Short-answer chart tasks
☆ ☆ ☆ ☆
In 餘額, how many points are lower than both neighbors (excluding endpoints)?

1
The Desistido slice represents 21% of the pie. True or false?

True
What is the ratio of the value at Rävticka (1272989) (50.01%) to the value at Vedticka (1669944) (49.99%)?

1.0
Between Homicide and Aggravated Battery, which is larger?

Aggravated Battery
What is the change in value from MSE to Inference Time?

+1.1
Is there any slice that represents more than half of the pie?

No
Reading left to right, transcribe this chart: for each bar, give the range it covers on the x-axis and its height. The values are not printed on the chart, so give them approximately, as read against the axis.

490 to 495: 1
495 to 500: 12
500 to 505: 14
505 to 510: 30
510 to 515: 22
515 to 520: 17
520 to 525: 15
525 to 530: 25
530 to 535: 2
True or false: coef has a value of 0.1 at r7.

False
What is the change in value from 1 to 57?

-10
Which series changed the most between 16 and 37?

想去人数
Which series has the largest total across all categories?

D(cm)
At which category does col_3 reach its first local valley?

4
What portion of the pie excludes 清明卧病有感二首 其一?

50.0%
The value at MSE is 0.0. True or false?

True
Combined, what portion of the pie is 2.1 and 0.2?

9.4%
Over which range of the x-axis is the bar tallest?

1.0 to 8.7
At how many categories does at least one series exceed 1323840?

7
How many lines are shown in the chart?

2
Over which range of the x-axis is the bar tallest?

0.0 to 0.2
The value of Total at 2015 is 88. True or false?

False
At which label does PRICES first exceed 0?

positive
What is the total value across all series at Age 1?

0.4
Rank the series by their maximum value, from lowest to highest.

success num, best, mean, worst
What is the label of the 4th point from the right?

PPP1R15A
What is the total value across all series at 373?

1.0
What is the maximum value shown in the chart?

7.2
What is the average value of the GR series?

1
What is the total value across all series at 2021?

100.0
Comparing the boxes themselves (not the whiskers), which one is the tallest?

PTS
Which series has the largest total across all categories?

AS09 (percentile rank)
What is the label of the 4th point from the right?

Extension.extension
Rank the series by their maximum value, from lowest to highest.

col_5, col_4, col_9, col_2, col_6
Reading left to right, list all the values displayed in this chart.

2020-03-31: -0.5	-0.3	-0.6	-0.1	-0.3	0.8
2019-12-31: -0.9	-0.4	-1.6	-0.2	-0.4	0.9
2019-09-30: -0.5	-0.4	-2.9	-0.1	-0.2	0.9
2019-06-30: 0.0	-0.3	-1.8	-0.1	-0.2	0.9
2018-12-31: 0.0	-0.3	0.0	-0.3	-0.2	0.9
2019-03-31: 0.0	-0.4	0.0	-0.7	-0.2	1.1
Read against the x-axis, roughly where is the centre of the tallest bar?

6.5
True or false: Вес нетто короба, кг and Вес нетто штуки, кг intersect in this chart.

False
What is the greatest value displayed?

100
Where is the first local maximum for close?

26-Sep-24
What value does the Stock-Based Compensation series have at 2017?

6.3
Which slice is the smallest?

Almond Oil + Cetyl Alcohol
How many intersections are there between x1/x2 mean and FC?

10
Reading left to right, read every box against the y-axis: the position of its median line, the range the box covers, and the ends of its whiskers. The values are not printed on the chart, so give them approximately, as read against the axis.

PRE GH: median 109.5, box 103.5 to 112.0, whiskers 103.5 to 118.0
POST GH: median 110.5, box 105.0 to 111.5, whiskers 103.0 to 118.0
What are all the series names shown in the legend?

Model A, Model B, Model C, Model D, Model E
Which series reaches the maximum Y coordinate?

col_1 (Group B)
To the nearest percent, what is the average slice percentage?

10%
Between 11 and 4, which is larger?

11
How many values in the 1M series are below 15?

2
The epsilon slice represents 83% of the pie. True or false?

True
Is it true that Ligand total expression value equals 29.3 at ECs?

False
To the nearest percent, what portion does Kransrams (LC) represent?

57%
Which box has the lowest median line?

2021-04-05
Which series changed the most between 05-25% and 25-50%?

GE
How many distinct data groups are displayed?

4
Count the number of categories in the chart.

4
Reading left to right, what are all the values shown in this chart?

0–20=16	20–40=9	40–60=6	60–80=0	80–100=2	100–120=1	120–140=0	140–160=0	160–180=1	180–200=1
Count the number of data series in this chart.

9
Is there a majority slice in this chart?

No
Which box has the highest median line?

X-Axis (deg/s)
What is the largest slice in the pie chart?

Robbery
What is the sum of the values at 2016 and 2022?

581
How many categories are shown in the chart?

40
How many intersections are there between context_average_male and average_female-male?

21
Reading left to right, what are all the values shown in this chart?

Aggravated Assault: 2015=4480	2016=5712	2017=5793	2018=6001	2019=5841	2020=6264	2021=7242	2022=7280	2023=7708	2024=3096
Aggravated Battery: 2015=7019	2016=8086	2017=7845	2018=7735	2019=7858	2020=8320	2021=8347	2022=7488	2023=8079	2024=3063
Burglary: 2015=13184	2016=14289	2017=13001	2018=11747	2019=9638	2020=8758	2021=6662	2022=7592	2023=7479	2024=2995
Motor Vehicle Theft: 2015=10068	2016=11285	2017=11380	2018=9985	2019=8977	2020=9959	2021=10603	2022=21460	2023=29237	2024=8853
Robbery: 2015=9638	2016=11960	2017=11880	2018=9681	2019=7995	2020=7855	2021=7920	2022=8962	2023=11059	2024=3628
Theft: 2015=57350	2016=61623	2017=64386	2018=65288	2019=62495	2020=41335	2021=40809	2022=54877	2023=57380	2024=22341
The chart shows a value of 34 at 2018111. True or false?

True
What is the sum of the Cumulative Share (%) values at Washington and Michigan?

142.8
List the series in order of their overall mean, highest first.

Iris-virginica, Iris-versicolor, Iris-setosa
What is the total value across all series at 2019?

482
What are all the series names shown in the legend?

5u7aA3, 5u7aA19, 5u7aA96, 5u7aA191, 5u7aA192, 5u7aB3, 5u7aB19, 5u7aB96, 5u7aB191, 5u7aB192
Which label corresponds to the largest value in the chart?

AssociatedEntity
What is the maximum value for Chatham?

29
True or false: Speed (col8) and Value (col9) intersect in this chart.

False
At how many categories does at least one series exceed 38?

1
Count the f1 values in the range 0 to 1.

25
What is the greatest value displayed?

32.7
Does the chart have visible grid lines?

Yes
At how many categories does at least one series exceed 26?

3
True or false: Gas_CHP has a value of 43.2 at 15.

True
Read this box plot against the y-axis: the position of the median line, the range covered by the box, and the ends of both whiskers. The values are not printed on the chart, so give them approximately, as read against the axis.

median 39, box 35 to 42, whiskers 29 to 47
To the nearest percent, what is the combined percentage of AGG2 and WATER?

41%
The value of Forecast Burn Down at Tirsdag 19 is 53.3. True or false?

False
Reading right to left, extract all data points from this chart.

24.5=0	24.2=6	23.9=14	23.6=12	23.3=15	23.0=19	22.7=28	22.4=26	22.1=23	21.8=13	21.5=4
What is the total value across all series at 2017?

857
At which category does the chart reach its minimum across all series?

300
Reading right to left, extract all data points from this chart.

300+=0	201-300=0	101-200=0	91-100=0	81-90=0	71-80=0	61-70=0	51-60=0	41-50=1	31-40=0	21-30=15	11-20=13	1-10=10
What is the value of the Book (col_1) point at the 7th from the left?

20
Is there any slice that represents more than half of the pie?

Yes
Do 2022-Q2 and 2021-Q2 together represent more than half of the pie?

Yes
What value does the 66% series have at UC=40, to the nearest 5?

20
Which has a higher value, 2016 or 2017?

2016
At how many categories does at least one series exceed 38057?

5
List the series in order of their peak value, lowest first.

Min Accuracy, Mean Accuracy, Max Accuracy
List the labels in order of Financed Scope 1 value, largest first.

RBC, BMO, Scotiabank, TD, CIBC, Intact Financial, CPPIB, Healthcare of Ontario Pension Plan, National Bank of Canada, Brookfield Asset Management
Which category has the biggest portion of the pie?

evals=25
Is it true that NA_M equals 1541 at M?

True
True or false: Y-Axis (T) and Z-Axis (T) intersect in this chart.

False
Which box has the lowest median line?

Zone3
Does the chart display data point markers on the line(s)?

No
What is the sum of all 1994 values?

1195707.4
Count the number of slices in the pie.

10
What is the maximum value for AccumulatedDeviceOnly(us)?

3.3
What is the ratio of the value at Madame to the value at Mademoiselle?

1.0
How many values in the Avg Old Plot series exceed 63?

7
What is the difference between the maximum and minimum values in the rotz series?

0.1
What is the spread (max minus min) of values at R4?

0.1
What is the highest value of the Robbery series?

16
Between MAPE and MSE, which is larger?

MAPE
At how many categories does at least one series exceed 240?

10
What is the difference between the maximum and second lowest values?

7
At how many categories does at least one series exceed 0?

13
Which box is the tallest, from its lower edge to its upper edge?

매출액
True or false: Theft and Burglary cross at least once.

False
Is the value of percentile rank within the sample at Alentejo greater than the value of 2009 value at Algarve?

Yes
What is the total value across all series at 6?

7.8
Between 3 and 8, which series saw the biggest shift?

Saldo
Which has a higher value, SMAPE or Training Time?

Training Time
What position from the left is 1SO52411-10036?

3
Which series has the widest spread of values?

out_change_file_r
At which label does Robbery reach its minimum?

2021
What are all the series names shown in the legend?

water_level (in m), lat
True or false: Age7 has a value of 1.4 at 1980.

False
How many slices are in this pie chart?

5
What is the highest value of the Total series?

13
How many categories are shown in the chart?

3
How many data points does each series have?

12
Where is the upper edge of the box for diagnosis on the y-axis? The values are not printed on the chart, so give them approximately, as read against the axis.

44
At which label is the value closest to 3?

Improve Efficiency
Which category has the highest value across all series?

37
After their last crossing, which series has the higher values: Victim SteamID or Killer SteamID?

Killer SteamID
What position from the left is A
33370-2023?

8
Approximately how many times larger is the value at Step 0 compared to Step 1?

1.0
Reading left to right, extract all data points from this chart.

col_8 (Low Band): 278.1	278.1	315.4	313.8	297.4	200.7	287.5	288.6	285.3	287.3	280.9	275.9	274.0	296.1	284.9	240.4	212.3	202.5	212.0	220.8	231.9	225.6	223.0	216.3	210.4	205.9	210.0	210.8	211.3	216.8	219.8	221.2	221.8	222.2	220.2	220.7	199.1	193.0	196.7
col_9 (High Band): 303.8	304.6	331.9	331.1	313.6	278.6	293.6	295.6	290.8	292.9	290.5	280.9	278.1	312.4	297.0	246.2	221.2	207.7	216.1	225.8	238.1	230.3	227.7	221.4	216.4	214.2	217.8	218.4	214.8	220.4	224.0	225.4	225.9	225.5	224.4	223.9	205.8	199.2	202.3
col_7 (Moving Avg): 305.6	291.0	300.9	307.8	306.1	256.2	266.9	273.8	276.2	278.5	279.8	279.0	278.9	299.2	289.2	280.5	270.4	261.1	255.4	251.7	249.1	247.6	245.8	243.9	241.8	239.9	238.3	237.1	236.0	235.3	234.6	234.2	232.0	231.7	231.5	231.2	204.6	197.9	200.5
☆ ☆ ☆ ☆
Copy out the stretch from the start of the records through the line containing "Reading left to right, transcribe", word for word.

In 餘額, how many points are lower than both neighbors (excluding endpoints)?

1
The Desistido slice represents 21% of the pie. True or false?

True
What is the ratio of the value at Rävticka (1272989) (50.01%) to the value at Vedticka (1669944) (49.99%)?

1.0
Between Homicide and Aggravated Battery, which is larger?

Aggravated Battery
What is the change in value from MSE to Inference Time?

+1.1
Is there any slice that represents more than half of the pie?

No
Reading left to right, transcribe this chart: for each bar, give the range it covers on the x-axis and its height. The values are not printed on the chart, so give them approximately, as read against the axis.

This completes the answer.